Employing this innovative approach, ETH Zurich scientists were able to successfully print a robotic hand with distinct polymer-based bones, ligaments, and tendons in a single operation.
“We wouldn’t have been able to make this hand with the fast-curing polyacrylates we’ve been using in 3D printing so far,” Thomas Buchner, the study’s lead author and a doctoral candidate in the robotics group at ETH Zurich, in a media release. “We’re now using slow-curing thiolene polymers. These have very good elastic properties and return to their original state much faster after bending than polyacrylates.”
These thiolene polymers are particularly suitable for fabricating the elastic ligaments of the robotic limb. The researchers note that the hardness of the thiolene materials could be precisely adjusted, which is beneficial for soft robotics.
“Robots made of soft materials, such as the hand we developed, have advantages over conventional robots made of metal. Because they’re soft, there is less risk of injury when they work with humans, and they are better suited to handling fragile goods,” says Prof. Robert Katzschmann.

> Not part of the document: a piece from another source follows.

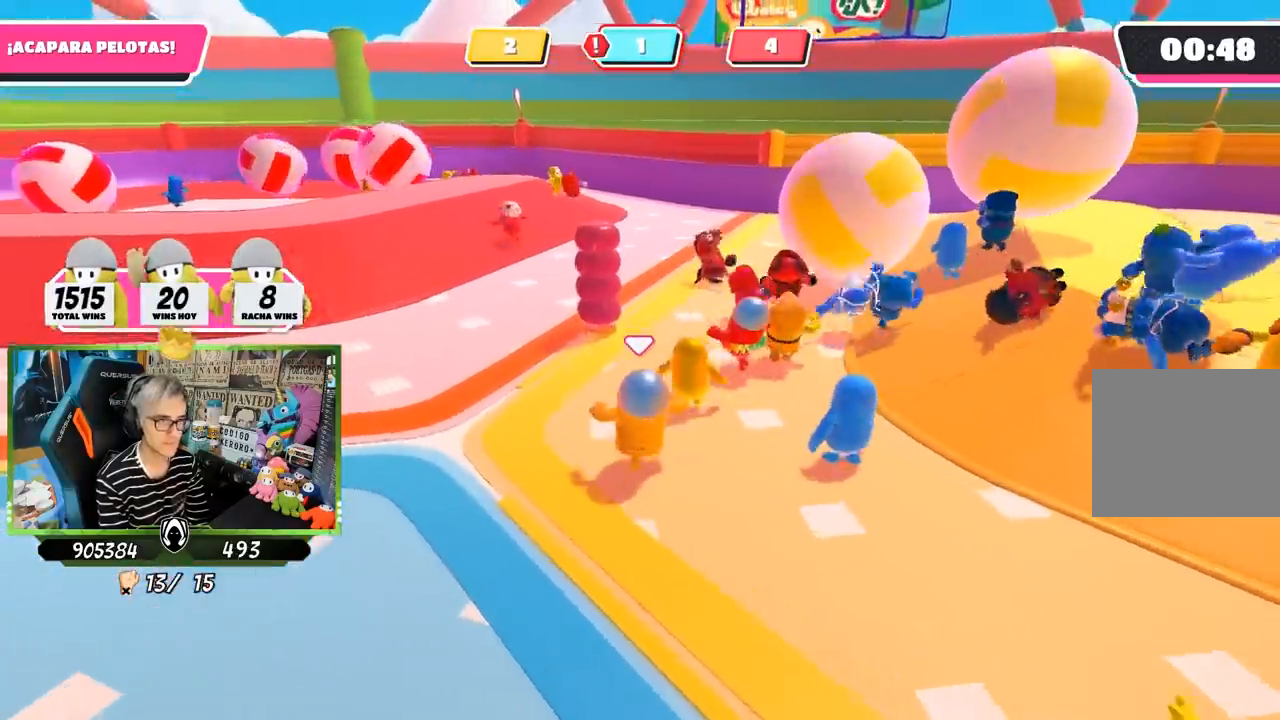
{"buttons": [], "left_stick": "up", "right_stick": "center", "events": [[183, "right_stick", "right"], [317, "right_stick", "center"]]}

Typically, 3D printers create objects in successive layers: nozzles dispense material in a viscous state at each required location, followed by immediate UV light curing. To incorporate slow-curing polymers, the researchers advanced the 3D printing process with a 3D laser scanner that instantly detects any surface anomalies in each printed layer.

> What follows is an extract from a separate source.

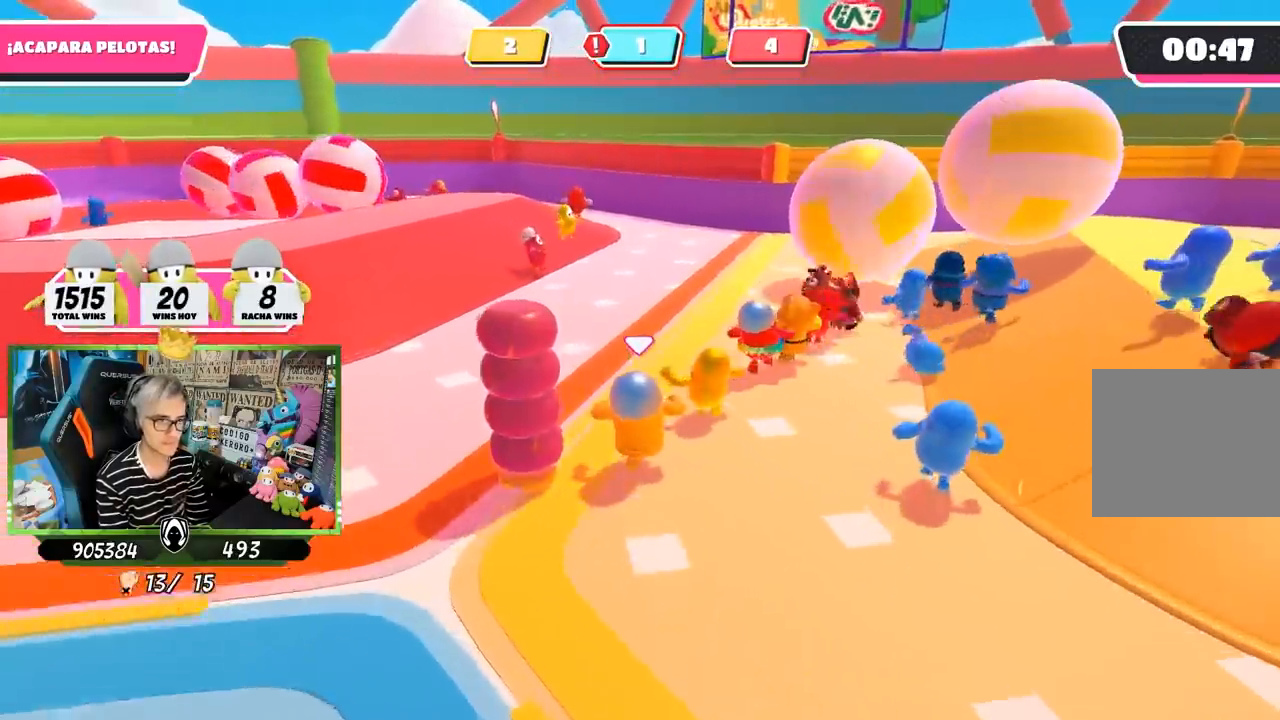
{"buttons": [], "left_stick": "up", "right_stick": "center", "events": []}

“A feedback mechanism compensates for these irregularities when printing the next layer by calculating any necessary adjustments to the amount of material to be printed in real time and with pinpoint accuracy,” co-author Prof. Wojciech Matusik from MIT elaborates.
Instead of rectifying uneven layers post-printing, the new method accounts for any irregularities in the subsequent layer’s printing. Inkbit, the startup from MIT, has been instrumental in developing this printing technology.
The researchers from ETH Zurich have developed multiple robotic applications and fine-tuned the technology to accommodate slow-curing polymers. They now intend to further explore the technology’s capabilities, designing more complex structures and discovering additional uses.
Inkbit plans to harness this technology to provide a 3D printing service to clients and to market the new printers.
The study is published in the journal Nature.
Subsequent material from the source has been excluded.